Local newspaper The Salt Lake Tribune reported Thursday that starting in April, Utah’s federal court will only hear criminal cases every other Friday due to staff reductions and furlough days necessitated by the sequester. The report added that federal prosecutors, public defenders, probation officers, and US marshals in the state would suffer setbacks as well.
Federal judges’ voice concern for safety of judiciary
Leading federal judges pleaded with Congress earlier this month to safe the judiciary from the devastating impact threatened by the sequester.
Judge Julia Gibbons, chairwoman of the US Judicial Conference – the body that creates US federal court policy – summarized the cuts required to be taken by courts in accordance with sequestration as follows: “These actions are unsustainable, difficult, and painful to implement. Indeed, the Judiciary cannot continue to operate at sequestration funding levels without seriously compromising the Constitutional mission of the federal courts.”
In her concluding remarks, Gibbons reminded Congress that it remains a co-equal partner in the US system of checks and balances. By design, each branch of the federal government – legislative, judicial, and executive – is empowered by its own unique mandate to keep the other two branches under control.

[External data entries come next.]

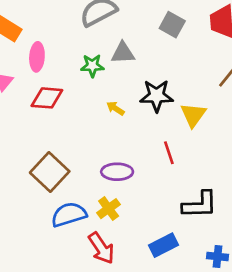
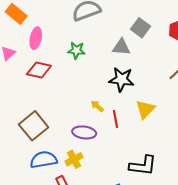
gray triangle: (123, 53) -> (121, 47), moved
yellow arrow: (115, 108) -> (97, 106), moved
yellow triangle: (193, 115) -> (145, 109), moved
red line: (169, 153) -> (116, 119), moved

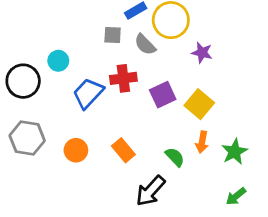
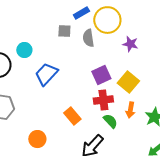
gray semicircle: (145, 44) -> (88, 38), turned 36
red cross: (123, 78) -> (103, 100), moved
orange circle: (76, 150) -> (37, 139), moved

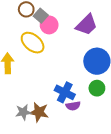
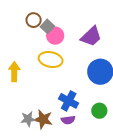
yellow ellipse: (33, 43) -> (51, 59), moved, turned -30
green circle: (97, 88) -> (99, 111), moved
purple semicircle: (73, 106) -> (68, 120), moved

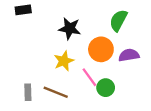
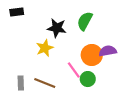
green semicircle: (118, 20) -> (85, 21), moved
orange circle: (101, 49) -> (92, 55), moved
yellow star: (64, 61) -> (45, 48), moved

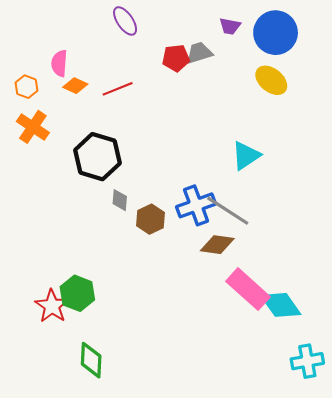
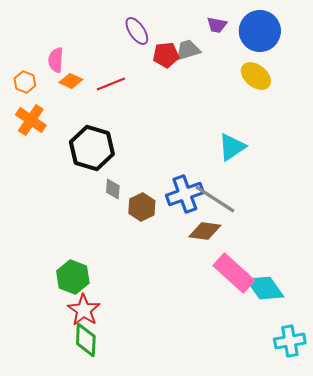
purple ellipse: (125, 21) -> (137, 31), moved
red star: (52, 306) -> (84, 310), moved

Judge Thomas Hogan, Director of the Administrative Office of the US Courts – the central support entity for the US judiciary – testified to further damage that the judiciary would endure if sequestration cuts are left unabated, explaining that his office would be ill equipped to provide the resources necessary to keep the courts strong.

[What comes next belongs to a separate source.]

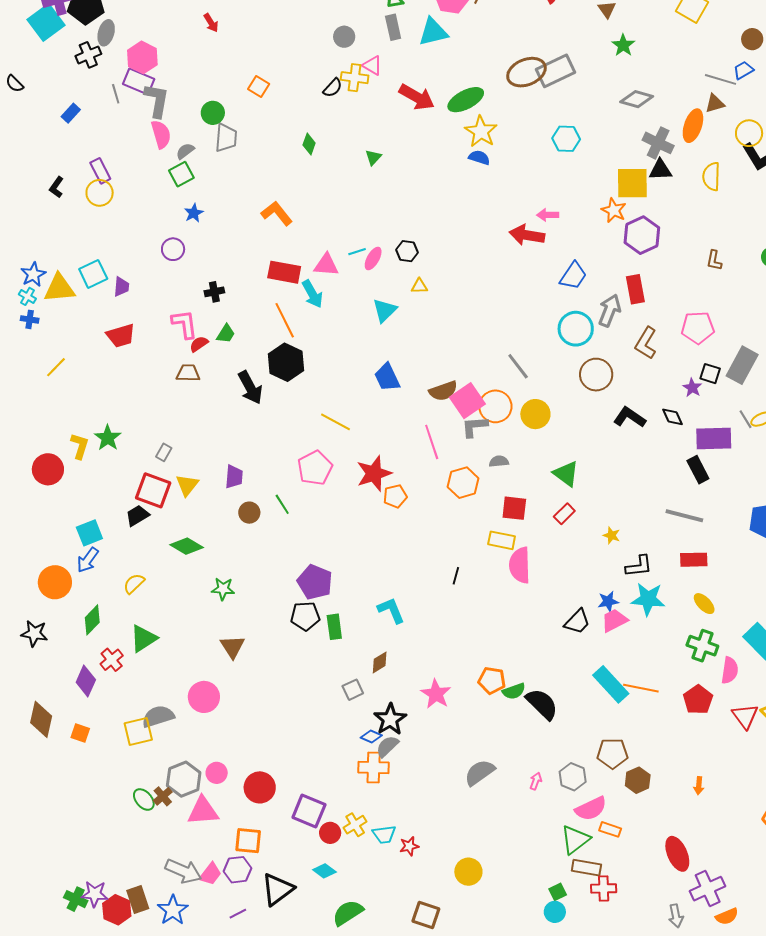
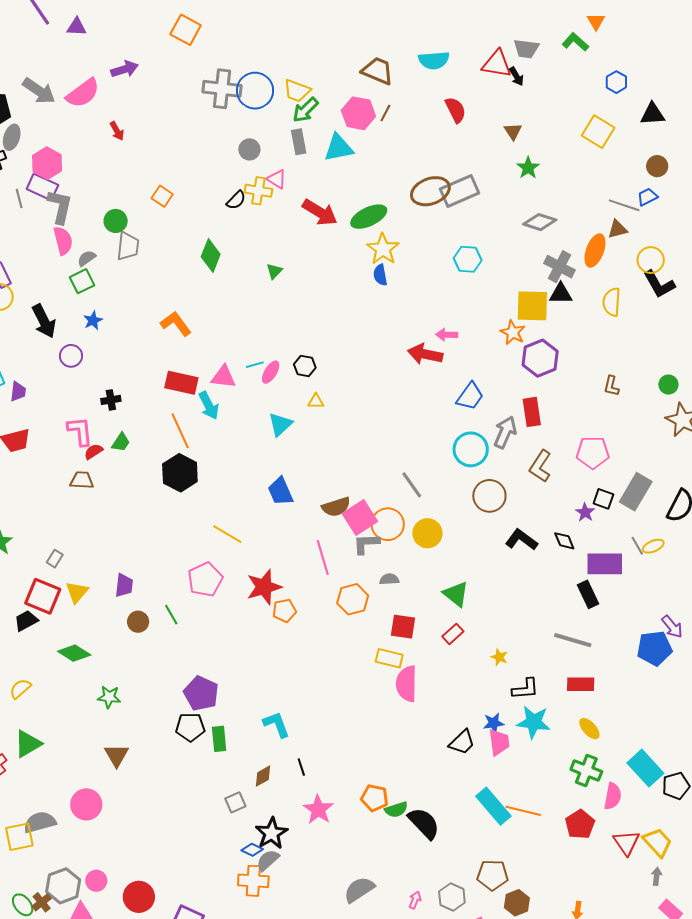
green diamond: (309, 144) -> (211, 255), size x1.5
blue semicircle: (479, 158) -> (380, 275), turned -120
black arrow: (250, 388) -> (44, 321), moved
black line: (456, 576) -> (301, 767), moved, turned -36
pink trapezoid: (614, 620) -> (499, 742), turned 108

Earlier this month, the Judicial Conference warned that the impact on the courts would be devastating, noting that it would take a toll on public safety due to a decreased number of probation officers; cases would be delayed due to a decreased staff numbers; court security would suffer for the same reason; the number of public federal defenders would diminish; and IT programs utilized by courts would suffer deep cuts.
The sequester
Several months of incessant grappling over partisan budget cuts between Congress’ Democrats and Republicans culminated on March 1 in a sequestration order, which called for arbitrary, across the board budget cuts in the amount of $85 billion.
The 2013 sequestration was born of the failure of the two parties to reach an agreement.
US President Barrack Obama placed the blame squarely on the shoulders of Congress Republicans. He did not mince words in a bitter statement released by the White House the day the cuts took effect: “Today, Republicans in the Senate faced a choice about how to grow our economy and reduce our deficit. And instead of closing a single tax loophole that benefits the well-off and well-connected, they chose to cut vital services for children, seniors, our men and women in uniform and their families. They voted to let the entire burden of deficit reduction fall squarely on the middle class.”
The Republicans saw things differently.
That same day, Republican House Speaker John Boehner blamed Obama for the destructive cuts in a statement: “[To] my dismay, the sequester – a series of mandatory spending cuts proposed [by] the White House during the debt ceiling talks of 2011 – went into place as scheduled. And it will be here to stay until the President and the Democratic-controlled Senate decide to join us in focusing on more responsible spending cuts to replace it.”
Boehner excoriated Obama and Washington Democrats for leaning on tax hikes as the only viable alternative to the sequester.
While blame for the ordeal has been scattered freely across Washington, the fact of the sequester remains, and its impact has the potential to prove devastating, as evidenced by the congressional testimony given by leading federal judges Tuesday.